**TEXT**

Jump to content

User talk:Rich Smith/Archive89

Page contents not supported in other languages.
From Wikipedia, the free encyclopedia


The Signpost: 31 October 2021

20:27, 1 November 2021 (UTC)

20:35, 8 November 2021 (UTC)

ClueBot NG on SqWiki

Hey Rich!

I'm a crat from SqWiki. These days I was shown ClueBot NG from a user when I asked him advice in fighting vandalism. Would it be possible to make ClueBot NG work in wikis other than EnWiki? We (and I believe a lot of other wikis as well) would be really grateful to benefit from it if it was possible. - Klein Muçi (talk) 00:49, 1 November 2021 (UTC)

@Klein Muçi: it can, however I needs a lot of training data. Pinging @DamianZaremba: to see if he can provide more input to what is required - RichT|C|E-Mail 07:06, 1 November 2021 (UTC)
Yeah, I understand that because I read how it worked. I was thinking to maybe keep it on a kind of a "simulation" mode while it learned (maybe just don't give it the bot flag yet?) and later unleash it in full power. - Klein Muçi (talk) 11:32, 1 November 2021 (UTC)
I don't think it quite works like that, the bot flag is irrelevant. @Cobi: could maybe assist as well? - RichT|C|E-Mail 11:33, 1 November 2021 (UTC)
At the very least, the bot needs a several tens of thousands of randomly sampled main-space edits categorized as good or bad to even have a chance of being reasonably accurate, but ideally more. I also do not speak Albanian, so I couldn't reasonably offer support for false positives or anything like that. The bot itself is open source, and most of the tooling should be in the repo.

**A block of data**
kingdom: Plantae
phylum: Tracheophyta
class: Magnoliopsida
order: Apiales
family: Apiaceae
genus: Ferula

* * *

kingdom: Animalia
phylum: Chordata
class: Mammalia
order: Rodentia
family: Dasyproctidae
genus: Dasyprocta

**PROBLEM DESCRIPTION**
Please continue the ClueBot NG discussion from its last sentence.

**REPLY TO THE EXERCISE**
It seems that DamianZaremba's been reworking some of the training tooling, but the original training tooling is mostly here. It's a bit of a mess since it is mostly a snapshot of some of our working directories back when we were originally training the bot. The basic idea was there was a MySQL database called EditDB, and it had a table called editset.
Tools like editClassificationToEditDB.php took data in on stdin in the form of "123456 V" or "234567 C" to mark revid 123456 as vandalism and revid 234567 as constructive. Tools like generateXML.php would then emit XML suitable for training the bot's core from the edits in the EditDB. Tools like autodatasetgen.go were built to find other ways of generating classifications like by checking if someone reverted real-world edits. This was not as effective as the smaller (but still large) hand-curated datasets.
Finally, after using generateXML.php to generate train.xml, trial.xml, and bayestrain.xml in the editsets directory (we used limit clauses to split the files, with 0-16000 in bayestrain.xml, 16000-60000 in train.xml, and the rest in trial.xml), we then ran trainandtrial.sh to train the bot and then get metrics on the efficacy of the bot. There are also tools like autotraintrial.php which attempts to explore reasonable ANN parameters which are stored in localtoolconfig and what we believe to be reasonable values for training datasets between 50,000 and 100,000 edits.
If any of that made some sort of sense, you may wish to give it a go. If not, maybe find a bot dev on SqWiki that has time and desire to curate and run a SqWiki version? -- Cobi(t|c|b) 03:54, 5 November 2021 (UTC)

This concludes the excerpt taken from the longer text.